■ **Provided data**
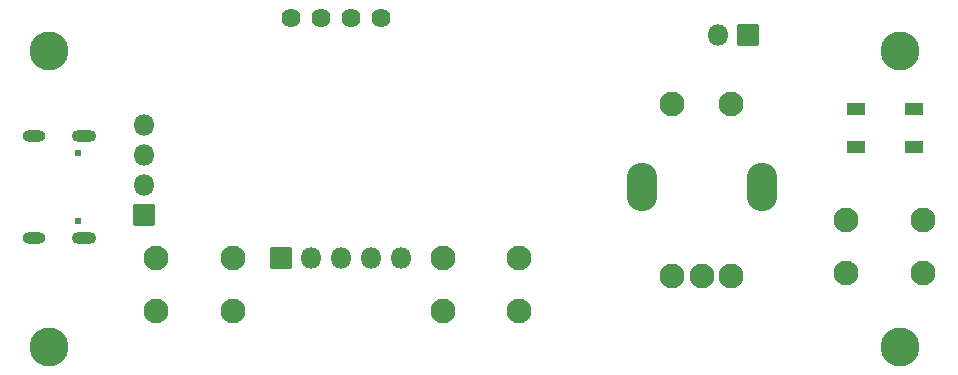
<source format=gbr>
%TF.GenerationSoftware,KiCad,Pcbnew,(7.0.0)*%
%TF.CreationDate,2023-06-29T16:26:30+02:00*%
%TF.ProjectId,V0_Display,56305f44-6973-4706-9c61-792e6b696361,rev?*%
%TF.SameCoordinates,Original*%
%TF.FileFunction,Soldermask,Top*%
%TF.FilePolarity,Negative*%
%FSLAX46Y46*%
G04 Gerber Fmt 4.6, Leading zero omitted, Abs format (unit mm)*
G04 Created by KiCad (PCBNEW (7.0.0)) date 2023-06-29 16:26:30*
%MOMM*%
%LPD*%
G01*
G04 APERTURE LIST*
G04 Aperture macros list*
%AMRoundRect*
0 Rectangle with rounded corners*
0 $1 Rounding radius*
0 $2 $3 $4 $5 $6 $7 $8 $9 X,Y pos of 4 corners*
0 Add a 4 corners polygon primitive as box body*
4,1,4,$2,$3,$4,$5,$6,$7,$8,$9,$2,$3,0*
0 Add four circle primitives for the rounded corners*
1,1,$1+$1,$2,$3*
1,1,$1+$1,$4,$5*
1,1,$1+$1,$6,$7*
1,1,$1+$1,$8,$9*
0 Add four rect primitives between the rounded corners*
20,1,$1+$1,$2,$3,$4,$5,0*
20,1,$1+$1,$4,$5,$6,$7,0*
20,1,$1+$1,$6,$7,$8,$9,0*
20,1,$1+$1,$8,$9,$2,$3,0*%
G04 Aperture macros list end*
%ADD10C,3.300000*%
%ADD11RoundRect,0.050000X-0.750000X-0.500000X0.750000X-0.500000X0.750000X0.500000X-0.750000X0.500000X0*%
%ADD12C,2.100000*%
%ADD13O,2.600000X4.100000*%
%ADD14C,1.624000*%
%ADD15RoundRect,0.050000X0.850000X-0.850000X0.850000X0.850000X-0.850000X0.850000X-0.850000X-0.850000X0*%
%ADD16O,1.800000X1.800000*%
%ADD17RoundRect,0.050000X-0.850000X0.850000X-0.850000X-0.850000X0.850000X-0.850000X0.850000X0.850000X0*%
%ADD18RoundRect,0.050000X0.850000X0.850000X-0.850000X0.850000X-0.850000X-0.850000X0.850000X-0.850000X0*%
%ADD19C,0.620000*%
%ADD20O,2.070000X1.020000*%
%ADD21O,1.970000X0.970000*%
G04 APERTURE END LIST*
D10*
%TO.C,H2*%
X161170000Y-80650000D03*
%TD*%
%TO.C,H3*%
X161170000Y-55650000D03*
%TD*%
D11*
%TO.C,D1*%
X157470000Y-60550000D03*
X157470000Y-63750000D03*
X162370000Y-63750000D03*
X162370000Y-60550000D03*
%TD*%
D12*
%TO.C,SW6*%
X156670000Y-69900000D03*
X163170000Y-69900000D03*
X156670000Y-74400000D03*
X163170000Y-74400000D03*
%TD*%
%TO.C,SW7*%
X141920000Y-74650000D03*
X146920000Y-74650000D03*
X144420000Y-74650000D03*
D13*
X139339999Y-67149999D03*
X149499999Y-67149999D03*
D12*
X141920000Y-60150000D03*
X146920000Y-60150000D03*
%TD*%
D10*
%TO.C,H4*%
X89170000Y-80650000D03*
%TD*%
%TO.C,H1*%
X89170000Y-55650000D03*
%TD*%
D14*
%TO.C,J2*%
X109660000Y-52850000D03*
X112200000Y-52850000D03*
X114740000Y-52850000D03*
X117280000Y-52850000D03*
%TD*%
D15*
%TO.C,J3*%
X108795000Y-73120000D03*
D16*
X111334999Y-73119999D03*
X113874999Y-73119999D03*
X116414999Y-73119999D03*
X118954999Y-73119999D03*
%TD*%
D12*
%TO.C,SW5*%
X128975000Y-73145000D03*
X122475000Y-73145000D03*
X128975000Y-77645000D03*
X122475000Y-77645000D03*
%TD*%
D17*
%TO.C,J8*%
X148300000Y-54260000D03*
D16*
X145759999Y-54259999D03*
%TD*%
D18*
%TO.C,J7*%
X97220000Y-69550000D03*
D16*
X97219999Y-67009999D03*
X97219999Y-64469999D03*
X97219999Y-61929999D03*
%TD*%
D12*
%TO.C,SW1*%
X104720000Y-73145000D03*
X98220000Y-73145000D03*
X104720000Y-77645000D03*
X98220000Y-77645000D03*
%TD*%
D19*
%TO.C,J4*%
X91600000Y-70020000D03*
X91600000Y-64240000D03*
D20*
X92099999Y-71449999D03*
D21*
X87919999Y-71449999D03*
X87919999Y-62809999D03*
D20*
X92099999Y-62809999D03*
%TD*%
M02*

</source>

■ **Problem to work on**
Your job is to copy every entry exactly. Omit the pictures.

■ **Response**
<source format=gbr>
%TF.GenerationSoftware,KiCad,Pcbnew,(7.0.0)*%
%TF.CreationDate,2023-06-29T16:26:30+02:00*%
%TF.ProjectId,V0_Display,56305f44-6973-4706-9c61-792e6b696361,rev?*%
%TF.SameCoordinates,Original*%
%TF.FileFunction,Soldermask,Top*%
%TF.FilePolarity,Negative*%
%FSLAX46Y46*%
G04 Gerber Fmt 4.6, Leading zero omitted, Abs format (unit mm)*
G04 Created by KiCad (PCBNEW (7.0.0)) date 2023-06-29 16:26:30*
%MOMM*%
%LPD*%
G01*
G04 APERTURE LIST*
G04 Aperture macros list*
%AMRoundRect*
0 Rectangle with rounded corners*
0 $1 Rounding radius*
0 $2 $3 $4 $5 $6 $7 $8 $9 X,Y pos of 4 corners*
0 Add a 4 corners polygon primitive as box body*
4,1,4,$2,$3,$4,$5,$6,$7,$8,$9,$2,$3,0*
0 Add four circle primitives for the rounded corners*
1,1,$1+$1,$2,$3*
1,1,$1+$1,$4,$5*
1,1,$1+$1,$6,$7*
1,1,$1+$1,$8,$9*
0 Add four rect primitives between the rounded corners*
20,1,$1+$1,$2,$3,$4,$5,0*
20,1,$1+$1,$4,$5,$6,$7,0*
20,1,$1+$1,$6,$7,$8,$9,0*
20,1,$1+$1,$8,$9,$2,$3,0*%
G04 Aperture macros list end*
%ADD10C,3.300000*%
%ADD11RoundRect,0.050000X-0.750000X-0.500000X0.750000X-0.500000X0.750000X0.500000X-0.750000X0.500000X0*%
%ADD12C,2.100000*%
%ADD13O,2.600000X4.100000*%
%ADD14C,1.624000*%
%ADD15RoundRect,0.050000X0.850000X-0.850000X0.850000X0.850000X-0.850000X0.850000X-0.850000X-0.850000X0*%
%ADD16O,1.800000X1.800000*%
%ADD17RoundRect,0.050000X-0.850000X0.850000X-0.850000X-0.850000X0.850000X-0.850000X0.850000X0.850000X0*%
%ADD18RoundRect,0.050000X0.850000X0.850000X-0.850000X0.850000X-0.850000X-0.850000X0.850000X-0.850000X0*%
%ADD19C,0.620000*%
%ADD20O,2.070000X1.020000*%
%ADD21O,1.970000X0.970000*%
G04 APERTURE END LIST*
D10*
%TO.C,H2*%
X161170000Y-80650000D03*
%TD*%
%TO.C,H3*%
X161170000Y-55650000D03*
%TD*%
D11*
%TO.C,D1*%
X157470000Y-60550000D03*
X157470000Y-63750000D03*
X162370000Y-63750000D03*
X162370000Y-60550000D03*
%TD*%
D12*
%TO.C,SW6*%
X156670000Y-69900000D03*
X163170000Y-69900000D03*
X156670000Y-74400000D03*
X163170000Y-74400000D03*
%TD*%
%TO.C,SW7*%
X141920000Y-74650000D03*
X146920000Y-74650000D03*
X144420000Y-74650000D03*
D13*
X139339999Y-67149999D03*
X149499999Y-67149999D03*
D12*
X141920000Y-60150000D03*
X146920000Y-60150000D03*
%TD*%
D10*
%TO.C,H4*%
X89170000Y-80650000D03*
%TD*%
%TO.C,H1*%
X89170000Y-55650000D03*
%TD*%
D14*
%TO.C,J2*%
X109660000Y-52850000D03*
X112200000Y-52850000D03*
X114740000Y-52850000D03*
X117280000Y-52850000D03*
%TD*%
D15*
%TO.C,J3*%
X108795000Y-73120000D03*
D16*
X111334999Y-73119999D03*
X113874999Y-73119999D03*
X116414999Y-73119999D03*
X118954999Y-73119999D03*
%TD*%
D12*
%TO.C,SW5*%
X128975000Y-73145000D03*
X122475000Y-73145000D03*
X128975000Y-77645000D03*
X122475000Y-77645000D03*
%TD*%
D17*
%TO.C,J8*%
X148300000Y-54260000D03*
D16*
X145759999Y-54259999D03*
%TD*%
D18*
%TO.C,J7*%
X97220000Y-69550000D03*
D16*
X97219999Y-67009999D03*
X97219999Y-64469999D03*
X97219999Y-61929999D03*
%TD*%
D12*
%TO.C,SW1*%
X104720000Y-73145000D03*
X98220000Y-73145000D03*
X104720000Y-77645000D03*
X98220000Y-77645000D03*
%TD*%
D19*
%TO.C,J4*%
X91600000Y-70020000D03*
X91600000Y-64240000D03*
D20*
X92099999Y-71449999D03*
D21*
X87919999Y-71449999D03*
X87919999Y-62809999D03*
D20*
X92099999Y-62809999D03*
%TD*%
M02*

</source>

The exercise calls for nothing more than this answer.